Superconducting fluctuations probed by the Higgs mode in Bi$_2$Sr$_2$CaCu$_2$O$_{8+x}$ thin films

Abstract: Superconducting (SC) fluctuations in cuprate superconductors have been extensively studied to gain a deep insight into preformed Cooper pairs above the SC transition temperature $T_{\text{c}}$. While the various measurements, such as the terahertz (THz) optical conductivity, Nernst effect, angle-resolved photoemission spectroscopy (ARPES), and scanning tunneling microscopy (STM) measurements have provided the signature of the SC fluctuations, the onset temperature of the SC fluctuations depends on the measurement scheme.

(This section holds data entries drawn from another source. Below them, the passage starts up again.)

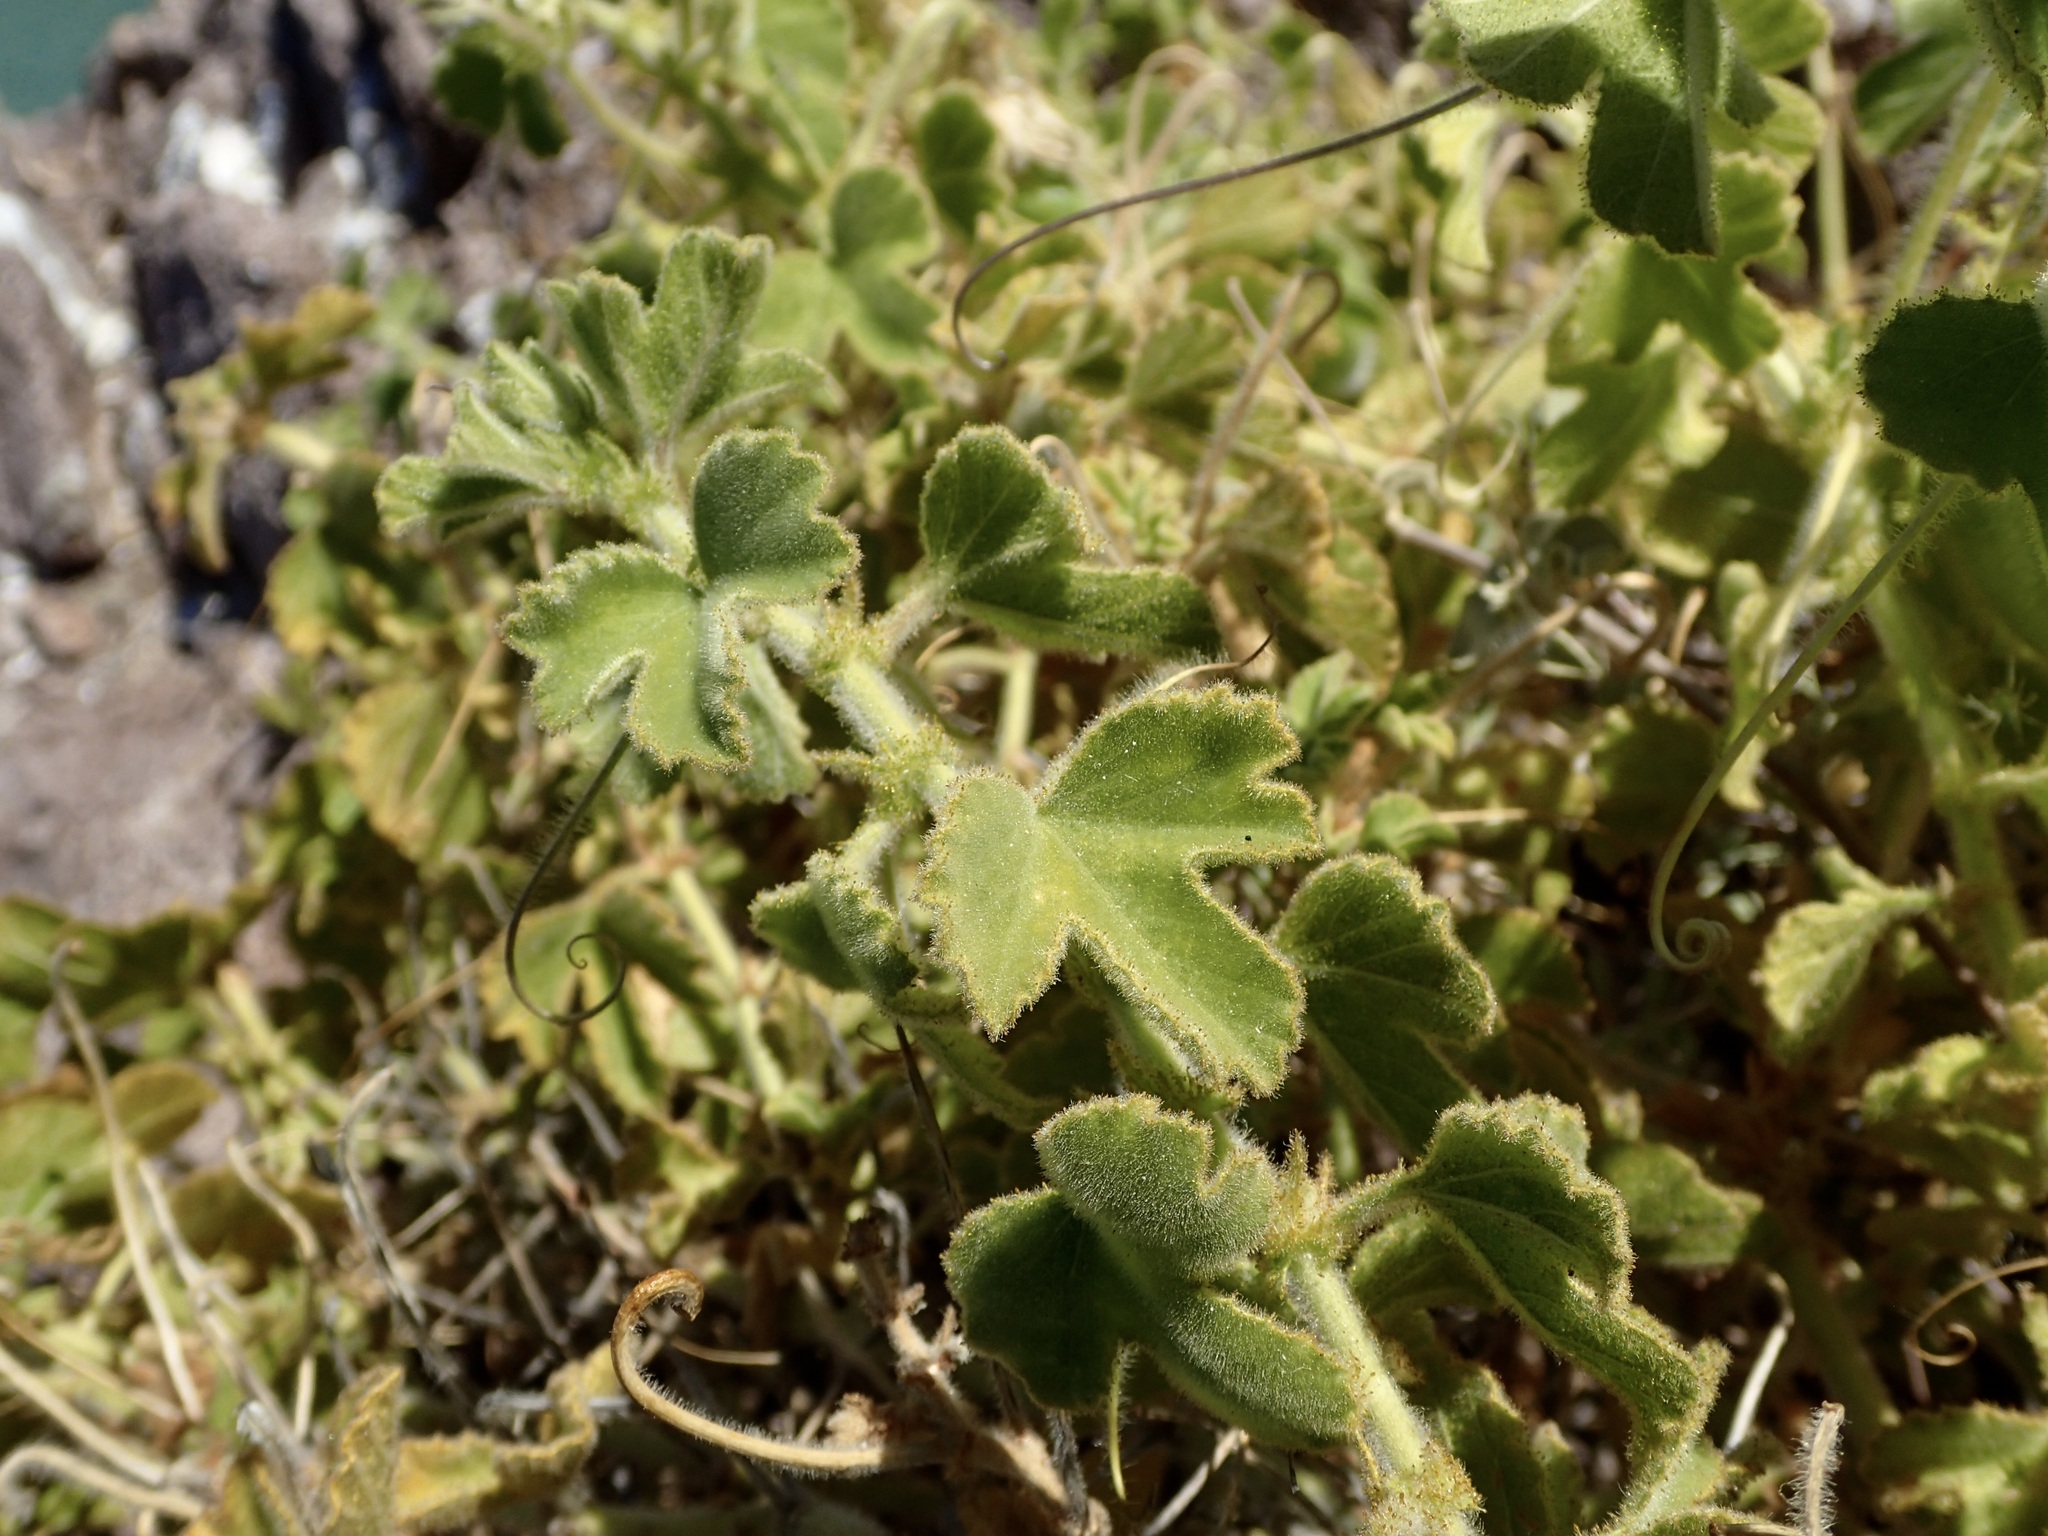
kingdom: Plantae
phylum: Tracheophyta
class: Magnoliopsida
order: Malpighiales
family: Passifloraceae
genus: Passiflora
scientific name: Passiflora palmeri
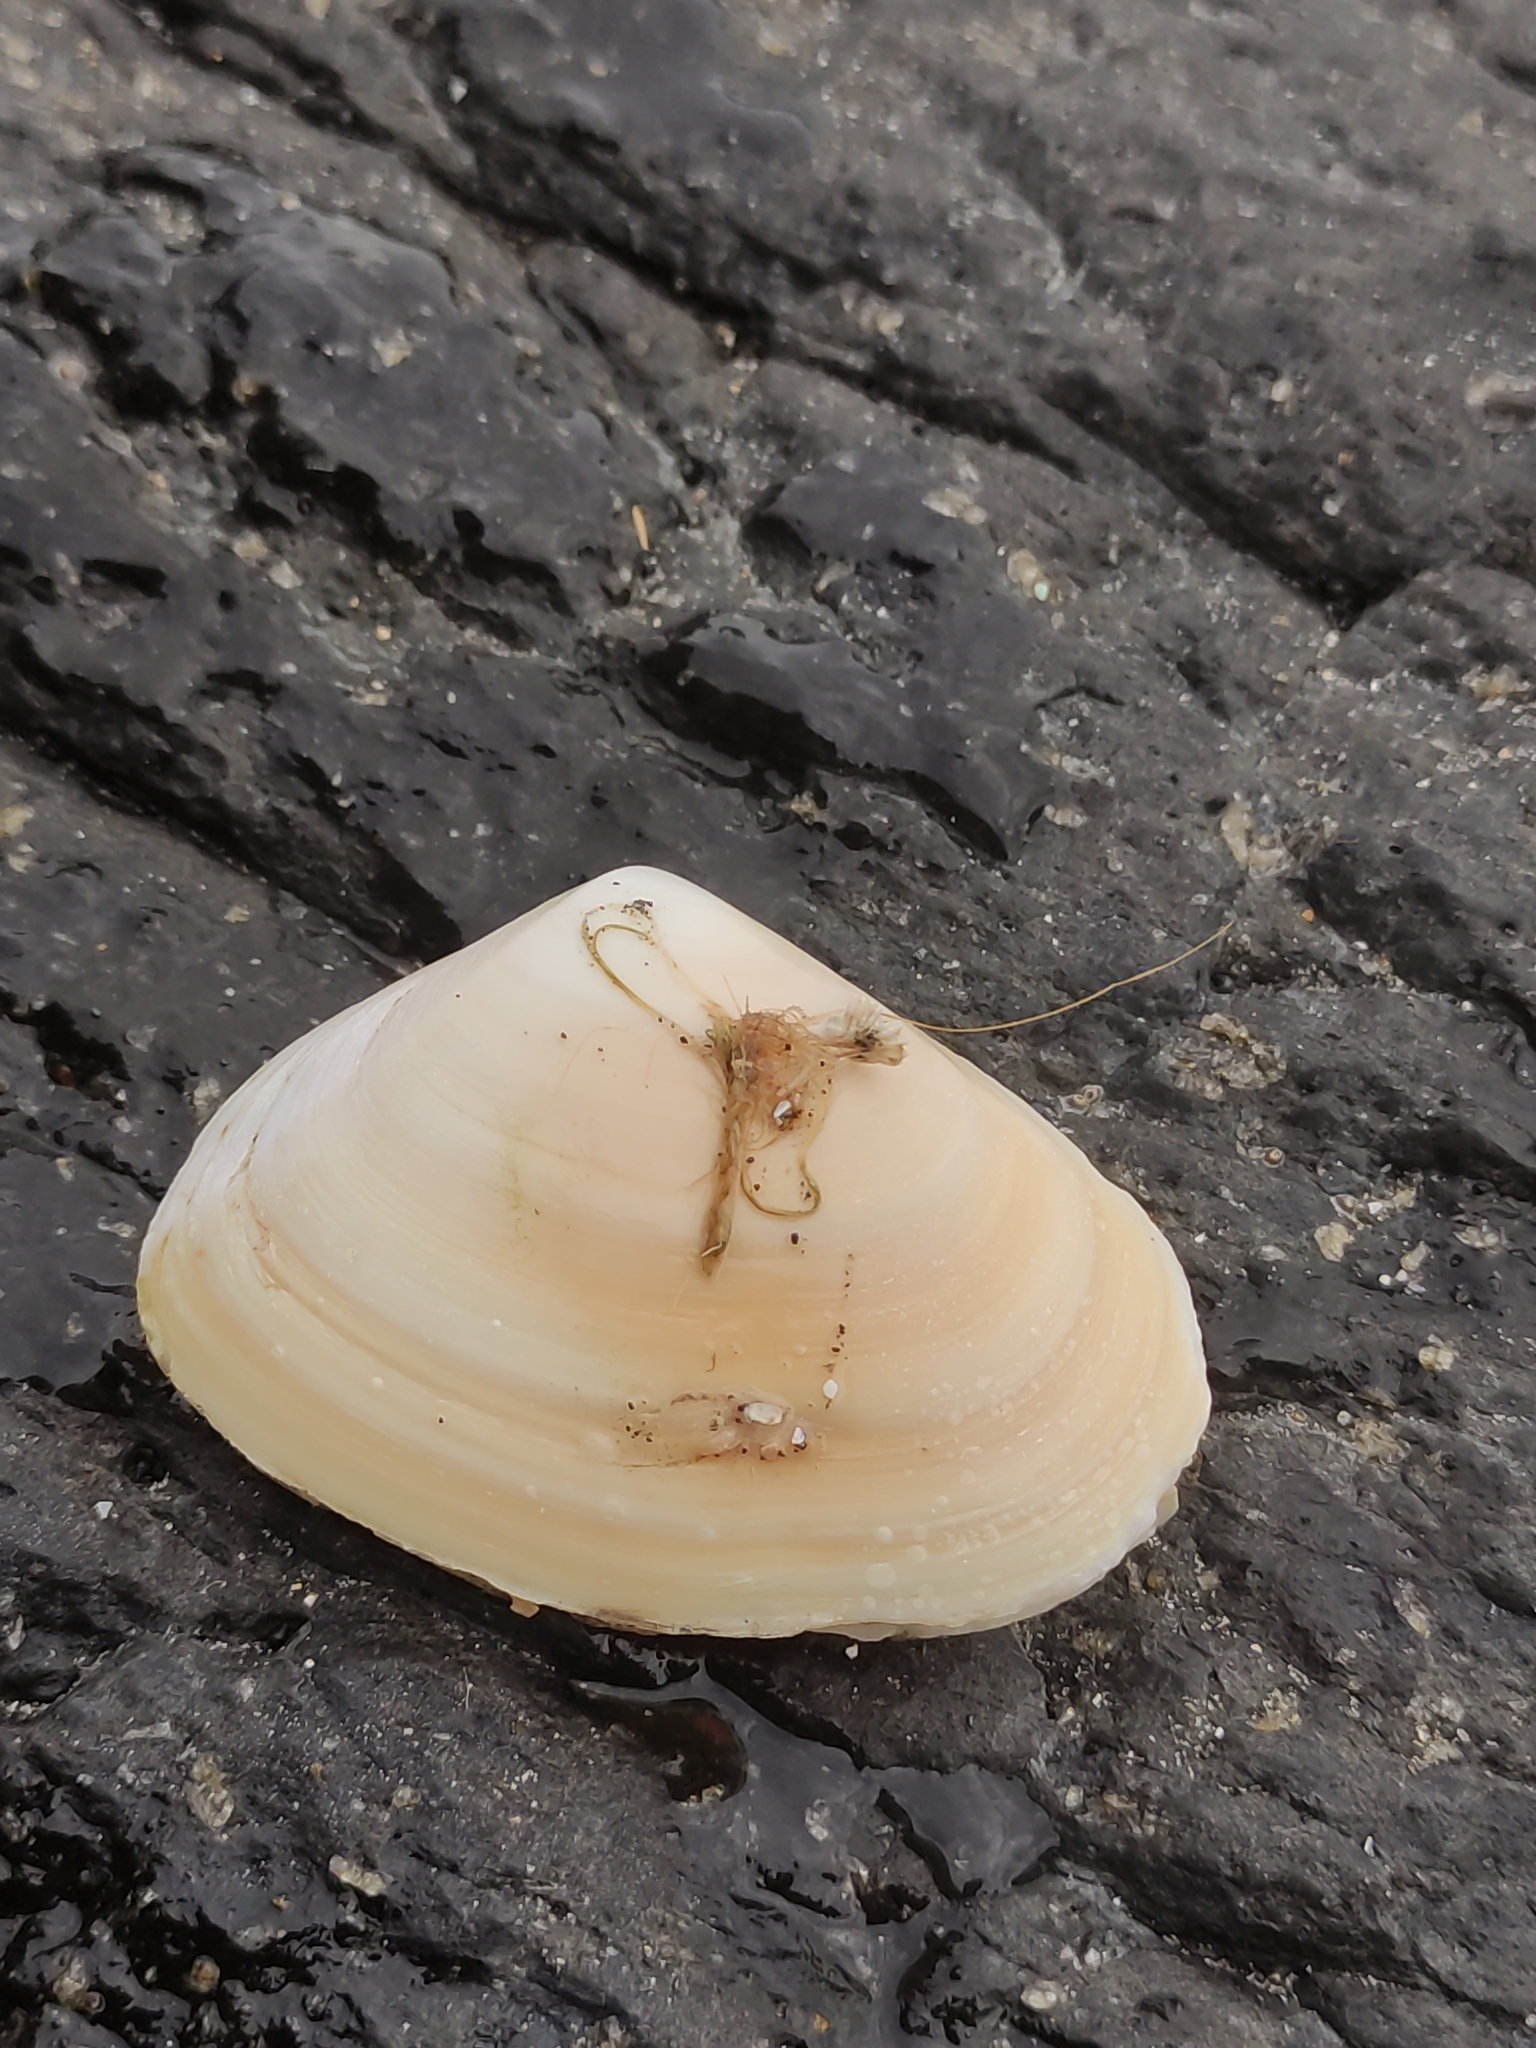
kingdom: Animalia
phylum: Mollusca
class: Bivalvia
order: Venerida
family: Mesodesmatidae
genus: Paphies
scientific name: Paphies donacina
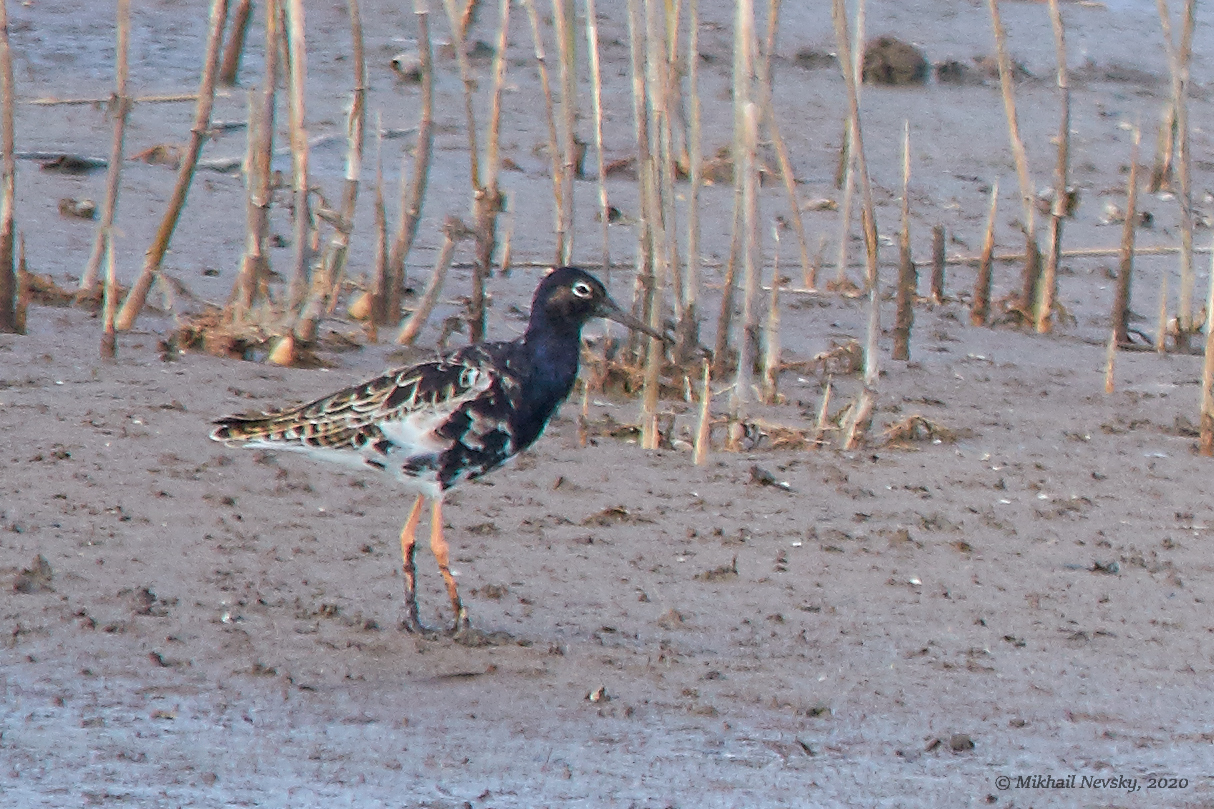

Here, we shed light on the Higgs mode to investigate the SC fluctuations, as it is the direct fingerprint of SC order parameter and can help elucidate the development of SC phase coherence. We perform THz pump-optical probe spectroscopy for underdoped and overdoped Bi$2$Sr$_2$CaCu$_2$O${8+x}$ (Bi2212) thin films. The oscillatory behavior in the pump-probe signal (THz Kerr signal) observed in the SC phase has been identified as the Higgs mode in single crystals in our previous work [K. Katsumi et al., Phys. Rev. Lett. 120, 117001 (2018)], but two onset temperatures are identified above $T_{\text{c}}$. Combined with the results of the single crystals in a wide range of doping, we find that the first onset $T_1^{\text{ons}}$ is 10-30 K above $T_{\text{c}}$. $T_1^{\text{ons}}$ coincides with that of the superfluid density $N_s$ extracted from the THz optical conductivity. Hence, $T_1^{\text{ons}}$ is interpreted as the onset of macroscopic SC phase stiffness. On the other hand, the second onset $T_2^{\text{ons}}$ is identified at substantially higher than $T_{\text{c}}$, whose origin is discussed in terms of preformed Cooper pairs.